Theorem 6.1: Let $X_1, ..., X_n$ be a random sample from a distribution with mean $\mu$ and standard deviation $\sigma$

Then Var($\bar{X})$ = $\cfrac {\sigma^2}{n}$

Proof in the book: By independence, Var($\bar{X})$ = Var($\sum_{i=1}^n \cfrac{X_i}{n}$) = $\cfrac{1}{n^2}$Var($\sum_{i=1}^nX_i$) = $\cfrac {1}{n^2}(n\sigma^2) = \cfrac{\sigma^2}{n}$

Now I know sample mean is just ($\sum_{i=1}^n \cfrac{X_i}{n}$)

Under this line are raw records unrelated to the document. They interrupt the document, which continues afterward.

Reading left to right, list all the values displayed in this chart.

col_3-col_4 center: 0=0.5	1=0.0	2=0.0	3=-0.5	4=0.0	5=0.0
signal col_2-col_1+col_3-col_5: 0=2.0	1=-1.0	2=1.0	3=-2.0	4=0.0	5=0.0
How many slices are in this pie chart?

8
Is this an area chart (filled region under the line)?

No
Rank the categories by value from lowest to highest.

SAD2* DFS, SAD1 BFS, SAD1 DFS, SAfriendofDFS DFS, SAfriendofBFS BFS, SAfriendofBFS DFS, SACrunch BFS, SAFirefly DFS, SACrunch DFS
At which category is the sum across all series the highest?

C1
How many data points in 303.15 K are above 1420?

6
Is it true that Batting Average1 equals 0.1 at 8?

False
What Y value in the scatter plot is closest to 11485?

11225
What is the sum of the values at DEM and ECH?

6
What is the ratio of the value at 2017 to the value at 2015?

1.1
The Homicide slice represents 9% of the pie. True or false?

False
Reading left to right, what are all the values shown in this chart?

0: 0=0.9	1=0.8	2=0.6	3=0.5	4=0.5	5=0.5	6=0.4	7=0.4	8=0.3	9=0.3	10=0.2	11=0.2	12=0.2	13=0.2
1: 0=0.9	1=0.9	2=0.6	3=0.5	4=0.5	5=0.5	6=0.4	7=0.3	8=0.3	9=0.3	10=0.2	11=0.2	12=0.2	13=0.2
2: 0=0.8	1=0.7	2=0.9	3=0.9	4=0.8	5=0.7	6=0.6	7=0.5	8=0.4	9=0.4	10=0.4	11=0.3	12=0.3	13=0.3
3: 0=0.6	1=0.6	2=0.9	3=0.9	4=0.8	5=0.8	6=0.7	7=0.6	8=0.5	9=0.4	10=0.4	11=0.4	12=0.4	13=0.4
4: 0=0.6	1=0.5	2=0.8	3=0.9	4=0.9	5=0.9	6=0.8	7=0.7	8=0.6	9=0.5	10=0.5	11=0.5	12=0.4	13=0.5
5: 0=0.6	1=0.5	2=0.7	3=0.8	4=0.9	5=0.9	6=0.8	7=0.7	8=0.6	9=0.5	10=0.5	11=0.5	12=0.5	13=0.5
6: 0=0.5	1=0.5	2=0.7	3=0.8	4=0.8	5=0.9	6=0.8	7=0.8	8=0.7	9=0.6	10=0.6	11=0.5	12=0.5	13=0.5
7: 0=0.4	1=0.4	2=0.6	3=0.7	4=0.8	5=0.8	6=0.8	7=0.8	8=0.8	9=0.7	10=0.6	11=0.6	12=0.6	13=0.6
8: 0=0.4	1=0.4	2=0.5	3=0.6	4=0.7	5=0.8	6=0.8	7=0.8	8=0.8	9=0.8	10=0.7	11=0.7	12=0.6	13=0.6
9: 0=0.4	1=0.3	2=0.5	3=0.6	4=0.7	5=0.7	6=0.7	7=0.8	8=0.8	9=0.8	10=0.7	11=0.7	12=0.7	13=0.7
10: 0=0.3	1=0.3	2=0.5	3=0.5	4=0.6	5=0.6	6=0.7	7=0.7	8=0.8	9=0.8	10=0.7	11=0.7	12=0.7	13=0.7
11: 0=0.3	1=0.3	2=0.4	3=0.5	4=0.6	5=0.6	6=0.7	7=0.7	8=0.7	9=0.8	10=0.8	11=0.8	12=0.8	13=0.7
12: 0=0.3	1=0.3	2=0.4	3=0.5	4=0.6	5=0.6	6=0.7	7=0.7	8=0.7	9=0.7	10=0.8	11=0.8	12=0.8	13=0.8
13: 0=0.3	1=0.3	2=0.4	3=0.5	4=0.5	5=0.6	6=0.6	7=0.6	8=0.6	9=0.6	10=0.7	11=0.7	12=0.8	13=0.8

But where does the $\cfrac {1}{n^2}$ and $n\sigma^2$come from?

Answer 1

If you look at the basic formulas: $E(Y^k)=\int y^kdF(y)$ where $F(y)$ is the distribution function of a random variable $Y$. The variance of $Y$ is $E(Y^2)-E(Y)^2$. Now let $Y=\frac{X_i}{n}$ so $Var(\frac{X_i}{n})=\frac{E(X_i)^2}{n^2}-\frac{E(X_i)^2}{n^2}=\frac{Var(X_i)}{n^2}=\frac{\sigma^2}{n^2}$.
Since the $X_i$ are independent, the variance of the sum is $n\frac{\sigma^2}{n^2}$

Answer 2

Note that $Var(kY)=k^2Var(Y)$, hence when we move $\frac1n$ out from the variance term, we get $\frac1{n^2}$.

Also for independent random variable, the sum of the variance is equal to the variance of the sum. $$Var(\sum_{i=1}^n X_i) = \sum_{i=1}^nVar( X_i)=n\sigma^2$$